REQUIRED ACTION:
Please extend the mailing-list post about libvirt block job readiness, picking up right after its final sentence.

[libvirt] RFC: Exposing "ready" bool (of `query-block-jobs`) or QMP BLOCK_JOB_READY event

Kashyap Chamarthy kchamart at redhat.com
Thu Oct 6 12:31:39 UTC 2016


On Thu, Oct 06, 2016 at 01:34:59PM +0200, Peter Krempa wrote:
> On Thu, Oct 06, 2016 at 12:26:50 +0200, Kashyap Chamarthy wrote:

[...]

> > And, libvirt was fixed to use the above field in this commit (available
> > in libvirt v1.2.18 or above):
> > 
> >     http://libvirt.org/git/?p=libvirt.git;a=commitdiff;h=eae5924 -- qemu:
> >     Update state of block job to READY only if it actually is ready [1]
> > 
> > RFC
> > ---
> > 
> > Currently libvirt block APIs (& consequently higher-level applications
> > like Nova which use these APIs) rely on polling for job completion via
> 
> libvirt is _not_ polling the data. Libvirt relies on the events from
> qemu which are also exposed as libvirt events.

Err, you're right.  I know you mean the below enum:

    enum virConnectDomainEventBlockJobStatus {
    
    VIR_DOMAIN_BLOCK_JOB_COMPLETED  =   0
    VIR_DOMAIN_BLOCK_JOB_FAILED     =   1
    VIR_DOMAIN_BLOCK_JOB_CANCELED   =   2
    VIR_DOMAIN_BLOCK_JOB_READY      =   3
    VIR_DOMAIN_BLOCK_JOB_LAST       =   4
    }

Which are used internally in the event processing code in
qemuBlockJobEventProcess() [libvirt/src/qemu/qemu_blockjob.c] that is
used to update the disk mirroring state based on events from QEMU.
 
> > virDomainGetBlockJobInfo(), which uses QMP `query-block-jobs`, and
> > waits for QEMU to report "offset" == "len", which translates to
> > libvirt "cur" == "end".  Based on this, libvirt can take an action
> > (whether to gracefully abort, or pivot to the copy in case of a COPY
> > job).
> 
> Again false. Internally we honor the ready state

Oops, I do realize that libvirt honors seen the 'ready' boolean -- I
even mentioned the libvirt commit message (eae5924) from you in the
beginning, which handles it.

> and applications like
> virsh have code in place that waits for the async events and act after
> receiving them.

Yep, I remember Eric mentioning the other day that `virsh` is setup to
capture libvirt events.  So I briefly went through the
virshBlockJobWait() in tools/virsh-domain.c where you see that:

		[...]
        /* Fallback behaviour is only needed if one or both callbacks could not
         * be registered */
        if (data->cb_id < 0 || data->cb_id2 < 0) {
            /* If the block job vanishes, synthesize a COMPLETED event */
            if (result == 0) {
                ret = VIR_DOMAIN_BLOCK_JOB_COMPLETED;
                break;
            }

            /* If the block job hits 100%, wait a little while for a possible
             * event from libvirt unless both callbacks could not be registered
             * in order to synthesize our own READY event */
            if (info.end == info.cur &&
                ((data->cb_id < 0 && data->cb_id2 < 0) || --retries == 0)) {
                ret = VIR_DOMAIN_BLOCK_JOB_READY;
                break;
            }
        }
		[...]

> > Since QEMU reports the "ready": true field (followed by a
> > BLOCK_JOB_READY QMP event).  It would be helpful if libvirt expose this
> > via an API, so upper layers could instead use that, rather than polling.

DATASET:
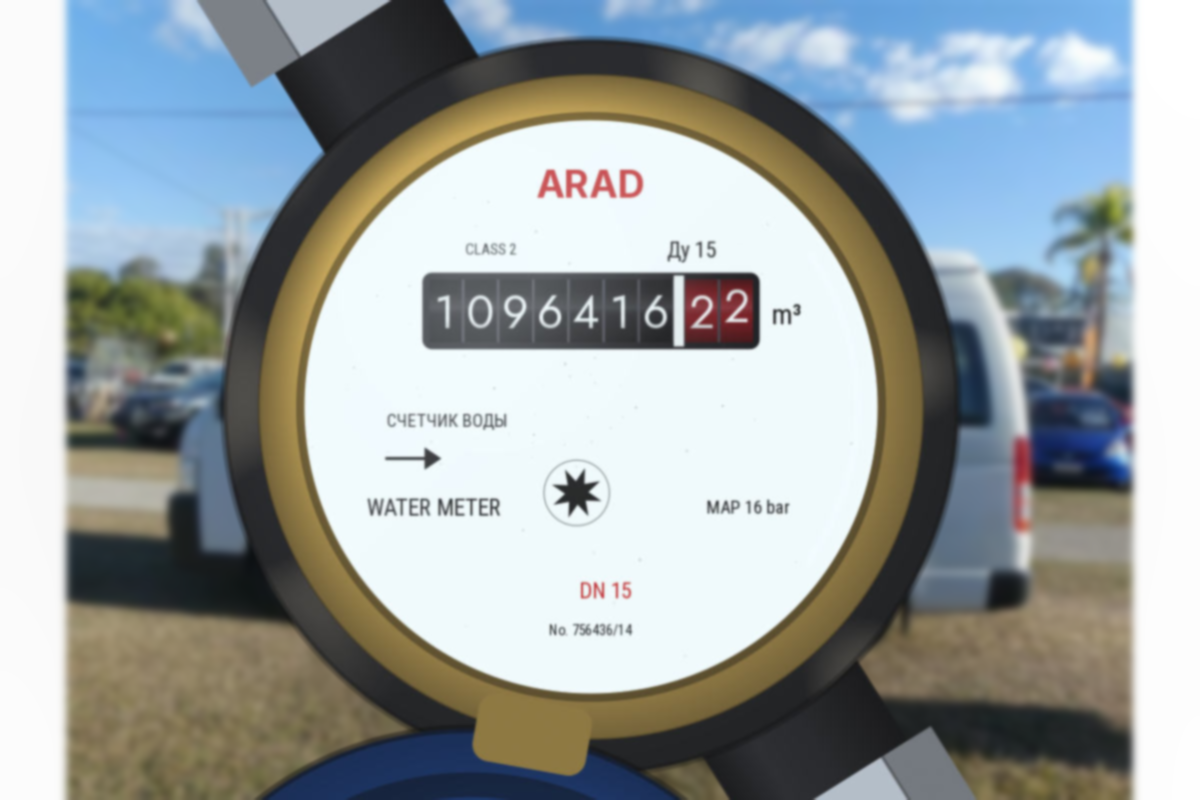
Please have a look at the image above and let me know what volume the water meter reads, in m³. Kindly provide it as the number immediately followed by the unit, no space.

...

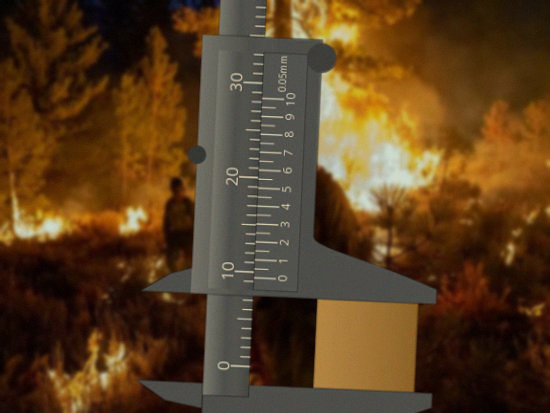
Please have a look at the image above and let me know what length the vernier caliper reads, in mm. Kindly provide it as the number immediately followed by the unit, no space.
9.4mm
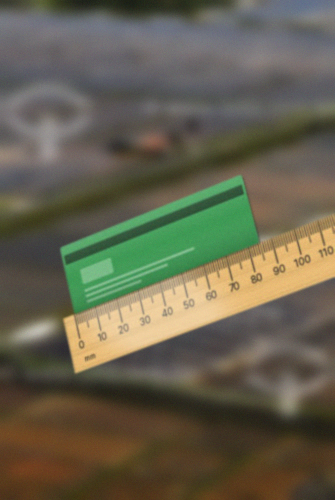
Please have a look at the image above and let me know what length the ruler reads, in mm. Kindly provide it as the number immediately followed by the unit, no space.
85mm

==

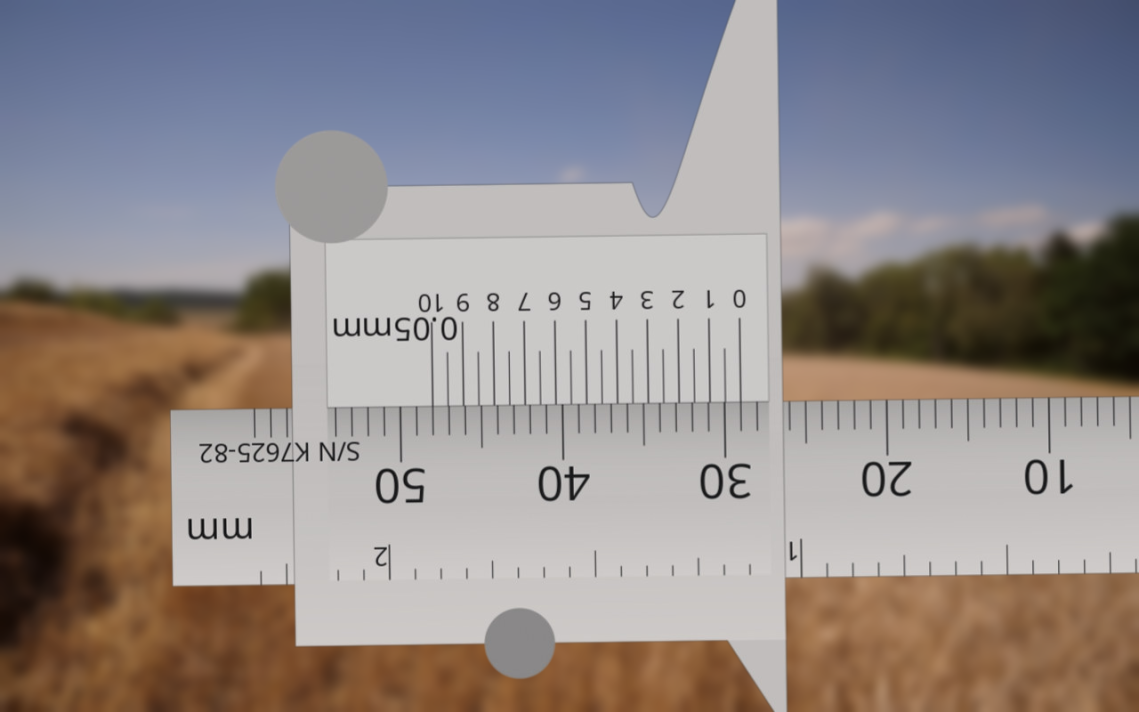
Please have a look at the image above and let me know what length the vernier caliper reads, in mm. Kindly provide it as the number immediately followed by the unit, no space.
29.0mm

REPLY:
> 
> We expose the state of the copy job in the XML and forward the READY
> event from qemu to the users.

Yep, I see that in the QMP traffic:

-----
2016-10-04 15:54:52.333+0000: 30550: info : qemuMonitorIOProcess:423 :
QEMU_MONITOR_IO_PROCESS: mon=0x7fa43000ee60 buf={"timestamp":
{"seconds": 1475596492, "microseconds": 333414}, "event":
 "BLOCK_JOB_READY", "data": {"device": "drive-virtio-disk1", "len":
  1073741824, "offset": 1073741824, "speed": 0, "type": "mirror"}}
-----
 
> A running copy job exposes itself in the xml as:
> 
>     <disk type='file' device='cdrom'>
>       <driver name='qemu' type='raw'/>
>       <source file='/var/lib/libvirt/images/systemrescuecd-x86-4.8.0.iso'/>
>       <backingStore/>
>       <mirror type='file' file='/tmp/ble.img' format='raw' job='copy'>
>         <format type='raw'/>
>         <source file='/tmp/ble.img'/>
>       </mirror>
>       [...]
>     </disk>
> 
> While the ready copy job is exposed as:
> 
>     <disk type='file' device='cdrom'>
>       <driver name='qemu' type='raw'/>
>       <source file='/var/lib/libvirt/images/systemrescuecd-x86-4.8.0.iso'/>
>       <backingStore/>
>       <mirror type='file' file='/tmp/ble.img' format='raw' job='copy' ready='yes'>
>         <format type='raw'/>
>         <source file='/tmp/ble.img'/>
>       </mirror>
>       [...]
>     </disk>

Thanks for the XML snippets.

> Additionally we have anyncrhronous events that are emitted once qemu
> notifies us that the block job has reached sync state or finished.
> Libvirt uses the event to switch to the ready state.
> 
> The documentation suggests that block jobs should listen to the events
> and act accordingly only after receiving the event.
> 
> 
> > Problem scenario
> > ----------------
> > 
> > When virDomainBlockRebase() is invoked to start a copy job, then
> > aborting the said copy operation with virDomainBlockJobAbort() + flag
> > VIR_DOMAIN_BLOCK_JOB_ABORT_PIVOT can result in a potential race
> > condition (due to the way the virDomainGetBlockJobInfo() reports the job
> > status) where the pivot operation fails.
> 
> Again, this should trigger the block job event and that should be used
> as the marker to perform the pivot operation.
> 
> $ virsh event --all --loop
> event 'block-job-2' for domain hp: Block Copy for hda ready  <- after the sync phase is reached
> event 'block-job-2' for domain hp: Block Copy for hda completed <- after successfully pivoting
> 
> Applications should act only after receiving such event.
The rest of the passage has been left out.